当我从地面站立起来的时候,感觉下身的两条小腿,已经酸麻的没有任何知觉了。我用尽全身力量,才勉强东倒西歪的站了起来。我俯下身子,不断地敲打发麻的地方,两腿才得以稍懈舒缓。
我到处望了望林子周围的环境,厚重的迷雾不知何时已全部消散。我本以为脱离了刚才的险境,就可以及时追上喜轿。谁知道身前突然冒出了两条分岔路,对于这片陌生的树林,这条陌生的村子,我根本不知道眼前的这两条岔路。到底是通往何处的,而喜轿到底又去了哪一条路?
如果是人抬喜轿,或许我还可以找寻到一些人脚踏足的印记线索。可抬轿的压根儿都不是人,更何况他们都是飘在地行走的。这地上哪有什么脚印之类的迹象?
在月光的投射下,我仔细观察了两条不同走势的岔路:一条好像是通往深山老林的大道,而另外一条好像是偏向河边的大路。
“不行,时间快来不急了,我得赶快选一条路追过去才行。
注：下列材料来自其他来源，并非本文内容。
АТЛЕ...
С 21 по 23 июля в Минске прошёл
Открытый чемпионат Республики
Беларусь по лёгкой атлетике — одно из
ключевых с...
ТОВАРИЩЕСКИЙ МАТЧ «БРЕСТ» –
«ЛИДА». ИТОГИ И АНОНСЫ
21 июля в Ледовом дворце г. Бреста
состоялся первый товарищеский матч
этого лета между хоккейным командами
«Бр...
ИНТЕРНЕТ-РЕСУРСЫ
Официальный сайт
既然他们是由一堆红纸人衍变而来的,那就说明他们都是阴魂,阴魂一般都喜欢在躲在阴森寒冷的地方。”所以我最后选择了通往深山老林的大路。
即使现在我选择了走这条山路,但心底还是没有足够充分的理由能够信服自己的选择是正确的。我绕着山路走了许久,甚至是跑着赶上去的,但始终都没追上喜轿。我不自主的放慢了步伐,不断的怀疑自己是不是真的选错了道。
正当我怀疑自己选错路的时候,忽然耳旁再一次传来了红衣女子的哭声,只是现在的哭声比之前在林子里的时候,显得更加飘渺、模糊了。我下意识的反应过来:自己莫非真选错了路,不然女子的哭声为什么会越来越渺小。等我朝着山下河边眺望的时候,朦朦胧胧、花红柳绿的画面顿时把我的吓得惊慌失措、脊梁不禁一阵发凉。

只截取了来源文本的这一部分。